Being the only one in any situation can be a lonely journey. It’s also one that’s become a perpetual way of being for many Black Canadians who work in the science, technology, engineering and math (STEM) field.

“I’ve just gotten so used to being the only Black one in the room,” says Jason Matthews (business tech management ’11).

Matthews is the Toronto chapter leader of Black Boys Code, a not-for-profit organization dedicated to introducing young Black boys to computer science through mentorship and training, and to reversing the dominant whiteness of the Canadian tech landscape. A room that, Matthews says, they’re trying to fill.

On Saturday, March 2, Ryerson University’s Spanning the Gaps outreach initiative partnered with Black Boys Code to host a one-day hackathon, during which a cohort of 16 or so children, ages 8 to 13, collaborated on an intensive technology workshop.

“Spanning the Gaps is thrilled to partner with Black Boys Code on this important event. Through promoting awareness of the importance of education, the program seeks to empower members of underrepresented communities to reach their long-term learning goals,” said Marie Bountrogianni, dean of The Chang School. “We hope this event inspires more Black youth to pursue a career in the STEM field.”

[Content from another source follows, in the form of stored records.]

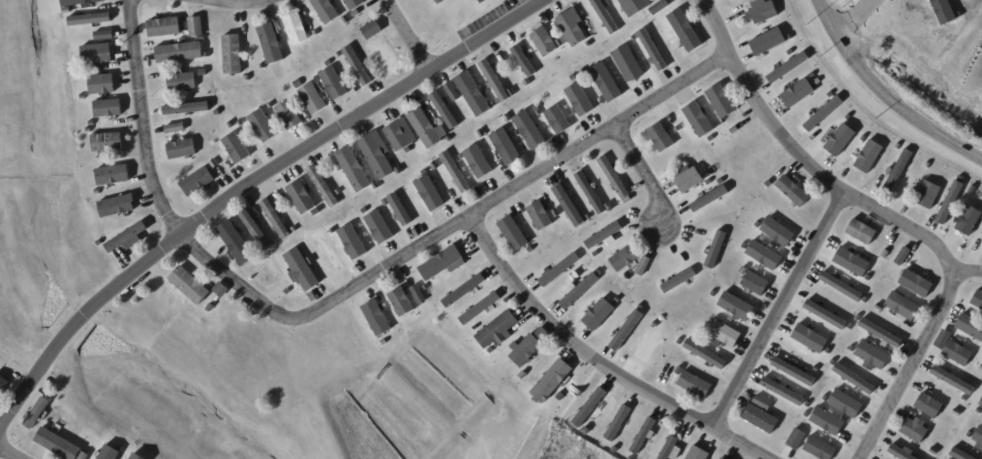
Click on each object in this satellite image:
road: (241, 0)
park: (437, 1)
building: (481, 1)
building: (81, 2)
building: (357, 4)
building: (635, 6)
building: (660, 7)
building: (326, 10)
building: (67, 11)
building: (357, 13)
building: (765, 13)
road: (476, 14)
building: (605, 16)
parking lot: (486, 17)
road: (855, 17)
building: (347, 19)
building: (90, 20)
building: (166, 27)
building: (197, 27)
building: (659, 27)
building: (297, 29)
building: (572, 29)
building: (374, 30)
building: (685, 30)
building: (647, 32)
building: (316, 33)
building: (105, 35)
road: (404, 35)
building: (202, 39)
building: (771, 40)
building: (594, 41)
building: (544, 43)
building: (561, 43)
building: (272, 44)
building: (589, 44)
building: (652, 52)
building: (790, 52)
building: (179, 53)
building: (98, 54)
building: (232, 55)
building: (340, 55)
building: (384, 56)
building: (524, 61)
building: (358, 65)
building: (629, 65)
building: (263, 67)
building: (788, 68)
building: (584, 71)
building: (812, 76)
building: (248, 78)
building: (573, 78)
building: (494, 81)
building: (181, 82)
building: (606, 82)
building: (817, 82)
building: (299, 83)
building: (334, 84)
building: (102, 85)
building: (512, 92)
building: (454, 93)
building: (473, 94)
building: (798, 94)
building: (830, 94)
building: (83, 97)
building: (196, 97)
road: (882, 97)
building: (312, 98)
building: (580, 100)
building: (722, 102)
building: (495, 104)
road: (874, 104)
building: (271, 105)
building: (108, 108)
building: (184, 109)
building: (445, 111)
building: (539, 113)
building: (823, 114)
building: (289, 116)
building: (507, 118)
building: (848, 118)
road: (141, 119)
building: (558, 120)
building: (698, 120)
building: (92, 123)
building: (241, 124)
building: (231, 125)
building: (263, 126)
building: (177, 129)
building: (425, 129)
building: (90, 130)
building: (530, 130)
building: (734, 130)
building: (482, 134)
building: (447, 135)
building: (397, 137)
building: (470, 138)
building: (662, 138)
building: (864, 139)
building: (841, 141)
building: (504, 143)
building: (108, 144)
building: (899, 146)
building: (236, 148)
building: (182, 150)
building: (377, 157)
building: (868, 157)
building: (479, 162)
building: (215, 164)
building: (435, 165)
building: (928, 165)
building: (354, 169)
building: (899, 171)
building: (455, 172)
road: (643, 172)
building: (114, 175)
building: (689, 179)
building: (614, 181)
building: (198, 182)
building: (721, 182)
building: (407, 183)
building: (709, 183)
road: (243, 184)
building: (377, 185)
building: (324, 186)
building: (125, 189)
building: (973, 189)
building: (793, 191)
building: (98, 192)
building: (340, 193)
building: (430, 194)
building: (592, 194)
building: (928, 195)
building: (303, 197)
building: (710, 199)
building: (950, 203)
building: (118, 206)
building: (569, 206)
building: (610, 208)
building: (401, 210)
building: (364, 211)
building: (556, 213)
building: (540, 216)
road: (889, 218)
building: (276, 219)
building: (970, 221)
road: (451, 225)
building: (758, 225)
building: (379, 228)
building: (572, 228)
building: (255, 230)
building: (295, 230)
building: (333, 231)
building: (778, 232)
building: (862, 232)
building: (981, 232)
building: (604, 235)
building: (126, 237)
building: (307, 237)
building: (516, 237)
building: (276, 242)
building: (100, 243)
building: (237, 243)
building: (353, 243)
building: (745, 246)
building: (716, 249)
building: (329, 252)
building: (540, 252)
building: (596, 254)
building: (886, 254)
building: (765, 256)
building: (904, 256)
building: (625, 258)
building: (312, 261)
building: (445, 262)
building: (852, 262)
building: (644, 265)
building: (302, 269)
building: (559, 270)
building: (744, 270)
road: (967, 270)
building: (601, 272)
building: (272, 275)
building: (869, 278)
building: (679, 280)
building: (916, 283)
building: (756, 284)
building: (191, 286)
building: (841, 287)
building: (222, 290)
building: (464, 290)
building: (579, 291)
building: (714, 294)
building: (420, 295)
building: (618, 300)
building: (867, 300)
building: (978, 300)
building: (401, 303)
building: (903, 306)
building: (641, 307)
building: (736, 307)
building: (479, 308)
building: (880, 308)
building: (211, 309)
road: (776, 310)
building: (599, 315)
building: (826, 316)
building: (859, 318)
building: (379, 322)
building: (656, 324)
building: (852, 327)
building: (970, 327)
building: (501, 328)
building: (627, 330)
building: (725, 333)
building: (881, 334)
building: (811, 339)
building: (395, 342)
building: (680, 342)
building: (649, 345)
building: (853, 349)
building: (953, 349)
building: (526, 350)
building: (830, 352)
building: (706, 354)
building: (874, 356)
road: (598, 361)
building: (834, 363)
building: (817, 369)
building: (680, 371)
building: (794, 372)
building: (524, 375)
building: (854, 379)
building: (552, 381)
building: (954, 381)
building: (3, 384)
building: (695, 385)
building: (783, 392)
building: (826, 399)
building: (965, 399)
building: (980, 402)
building: (764, 404)
building: (847, 404)
building: (809, 405)
building: (930, 406)
building: (589, 407)
building: (957, 412)
building: (807, 415)
building: (34, 418)
building: (762, 419)
building: (827, 422)
building: (618, 423)
building: (915, 431)
building: (642, 436)
building: (798, 439)
building: (979, 439)
building: (112, 440)
building: (59, 445)
building: (821, 449)
building: (117, 450)
building: (615, 450)
building: (668, 451)
building: (935, 451)
building: (107, 452)
road: (9, 453)
building: (699, 453)
building: (900, 453)
building: (961, 455)
building: (137, 457)
building: (720, 458)
building: (722, 458)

In groups of three or four, the students were tasked with programming small, orb-shaped robots to roll through obstacle courses, accumulating as many points as they could along the way. (The inevitable chorus of “WAKANDA FOREVER!” from the popular movie, Black Panther, occasionally slipped out from one eager teammate and another, and was usually answered with other kids crossing their arms against their chests like coding superheroes).